E spunta l’incubo di una nuova Pearl Harbor

di Reza Kahlili è lo pseudonimo di un agente della Cia che era riuscito ad infiltrarsi nelle Guardie rivoluzionarie iraniane. Il Washington Times Magazine ha pubblicato il 27 gennaio un suo lungo articolo in cui racconta come Teheran non solo si sforzi di creare un ordigno nucleare ma che possiede almeno un paio di ordigni (oltre a 1000 missili in parte puntati sulle basi americane nel Medio Oriente e Europa) che avrebbe ottenuto grazie alla mediazione di Abdul Kader Khan, il padre della bomba pakistana.
Questo darebbe credito alla minaccia formulata l’anno scorso dal giornale Kayhan secondo la quale l’Iran, se attaccato, potrebbe colpire infrastrutture - dice Kahlili - di 310 milioni di americani. Catastrofica o no una previsione del genere, è per lo meno inusuale che il quotidiano statunitense pubblichi in prima pagina da Tel Aviv un dettagliato rapporto sulle discussioni in corso al più alto livello politico israeliano sulla necessità «esistenziale» di lanciare un attacco contro le strutture atomiche iraniane, con o senza l’accordo di Washington. L’essenza di questo rapporto (che dalla prima pagina si estende ad una intera pagina interna) è che la decisione risiede oggi nelle mani di tre persone: il premier Netanyahu e il ministro della difesa Barak, entrambi convinti che occorre agire visto la lentezza dell’applicazione delle sanzioni da parte dell’America e dell’Europa e il Capo di stato maggiore generale Gantz, ex addetto militare a Washington, che a un attacco del genere ancora si oppone. È su questo generale (secondo l’articolo firmato da Ronen Bergman, giornalista israeliano specializzato nelle questioni militari) che sono dirette le pressioni americane per prevenire l’azione israeliana. Significativa la scritta lasciata la settimana scorsa dal Capo di stato maggiore americano generale Dempsey, nel libro dei visitatori d’onore del monumento all’Olocausto - Yad va Shem - di Gerusalemme. Sottintendendo «non attaccate», il generale afferma: «Ci occuperemo noi a che voi non siate minacciati da un secondo Olocausto». Il punto è che Netanyahu e Barak non ci credono. Respingono l’idea ventilata a Washington e in Europa di un possibile coesistenza di un Iran armato di bomba con Israele anche lui dotato di armi nucleari. Teheran metterebbe infatti in moto una corsa all’armamento nucleare in Arabia Saudita e in Egitto che distruggerebbe le potenzialità di difesa preventiva di Israele.

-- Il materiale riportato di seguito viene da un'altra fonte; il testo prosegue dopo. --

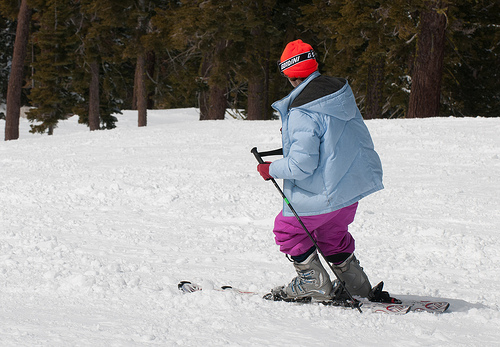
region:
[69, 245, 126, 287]
chunks of snow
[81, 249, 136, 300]
the snow is white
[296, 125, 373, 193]
the blue jacket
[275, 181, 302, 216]
a ski pole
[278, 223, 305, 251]
purple sweats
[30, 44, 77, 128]
a tree that is green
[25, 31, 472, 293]
this is a ski area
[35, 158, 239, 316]
the snow is deep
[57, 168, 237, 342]
the snow is rough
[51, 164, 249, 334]
the snow is bright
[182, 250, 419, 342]
these are skis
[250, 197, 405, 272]
the skis are pink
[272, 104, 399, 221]
the jacket is puffy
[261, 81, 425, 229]
the jacket is light blue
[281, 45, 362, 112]
the beanie is neon color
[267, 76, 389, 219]
woman wearing powder blue coat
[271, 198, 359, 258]
woman wearing magenta ski pants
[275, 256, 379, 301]
woman wearing silver ski boots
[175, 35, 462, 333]
woman skiing on mountain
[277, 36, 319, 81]
woman wearing red and black ski hat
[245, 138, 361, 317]
woman holding black ski pole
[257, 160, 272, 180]
red cold weather glove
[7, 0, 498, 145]
green pine trees lining slope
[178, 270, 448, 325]
red skis buried in snow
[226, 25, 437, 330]
person is skiing on the snow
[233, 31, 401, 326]
person wearing blue coat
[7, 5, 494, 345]
a forest on side snow trail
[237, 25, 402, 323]
person with winter pant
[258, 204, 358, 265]
pant is color pink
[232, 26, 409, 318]
woman holding a black pole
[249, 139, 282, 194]
handle of pole is black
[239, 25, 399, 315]
woman is bent on her knees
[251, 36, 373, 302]
skier wearing a orange hat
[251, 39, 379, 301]
skier wearing pink snow pants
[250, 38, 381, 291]
skier holding black ski poles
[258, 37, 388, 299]
skier looking at tall green trees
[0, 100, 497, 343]
ground covered in soft white snow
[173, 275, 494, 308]
long skis embedded in snow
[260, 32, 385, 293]
skier wearing pink gloves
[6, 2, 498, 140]
tall green trees in background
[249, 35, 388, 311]
skier in purple pants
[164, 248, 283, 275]
tracks in the snow from skies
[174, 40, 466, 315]
person skiing in snow cloths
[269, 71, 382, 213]
powder bue ski jacket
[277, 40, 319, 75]
orange ski cap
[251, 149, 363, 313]
someone's left ski pole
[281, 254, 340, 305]
a left ski boot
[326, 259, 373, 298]
a right ski boot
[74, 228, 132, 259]
snow on the ground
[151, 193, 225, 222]
tracks on the snow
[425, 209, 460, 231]
the snow is white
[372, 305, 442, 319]
skis on the snow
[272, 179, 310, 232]
pole in the hand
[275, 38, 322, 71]
the hat is red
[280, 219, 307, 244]
the pants are purple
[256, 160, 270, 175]
the glove is red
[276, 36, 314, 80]
A person is wearing a red hat.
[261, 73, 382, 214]
A jacket is blue.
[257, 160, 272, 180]
A person is wearing red gloves.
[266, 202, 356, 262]
The person is wearing a purple pants.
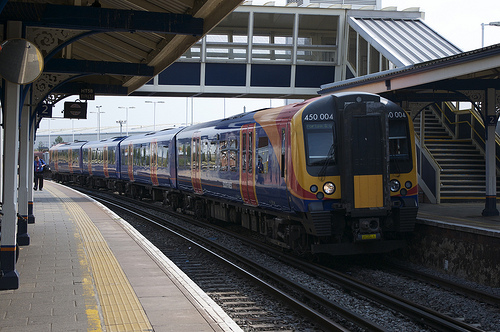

Obama sta inviando messaggi sempre più pesanti e specifici a Netanyahu per metterlo in guardia contro l’eventuale decisione di attaccare l’Iran nella convinzione che le sanzioni economiche adottate dall’America e dall’Europa rallenteranno il processo di nuclearizzazione militare di Teheran (l’accettazione iraniana di una visita di ispettori dell’Agenzia internazionale atomica nei suoi siti nucleari parrebbe confermare questa tesi). Ma in Israele non solo si dubita dell’effetto delle sanzioni ma si pensa che potrebbero avere un effetto contrario. Anche se le condizioni sono differenti lo strangolamento dell’economia iraniana potrebbe portare a una nuova «Pearl Harbor». L’attacco giapponese contro la base navale americana nel 1941 fu infatti dettato dalla combinazione del nazionalismo nipponico col bisogno di Tokyo di rompere l’accerchiamento economico.

Se è vero, come alcuni credono, che il regime di Teheran sia vicino alla creazione della bomba (o forse ne ha già un paio a disposizione) l’azione militare diventerebbe un interesse comune di Gerusalemme e Washington. Il problema attuale per l’America sembra però sapere cosa passa nella testa di Netanyahu per il quale il pericolo rappresentato dall’Iran è superiore solo a quello di una rielezione di Obama alla presidenza.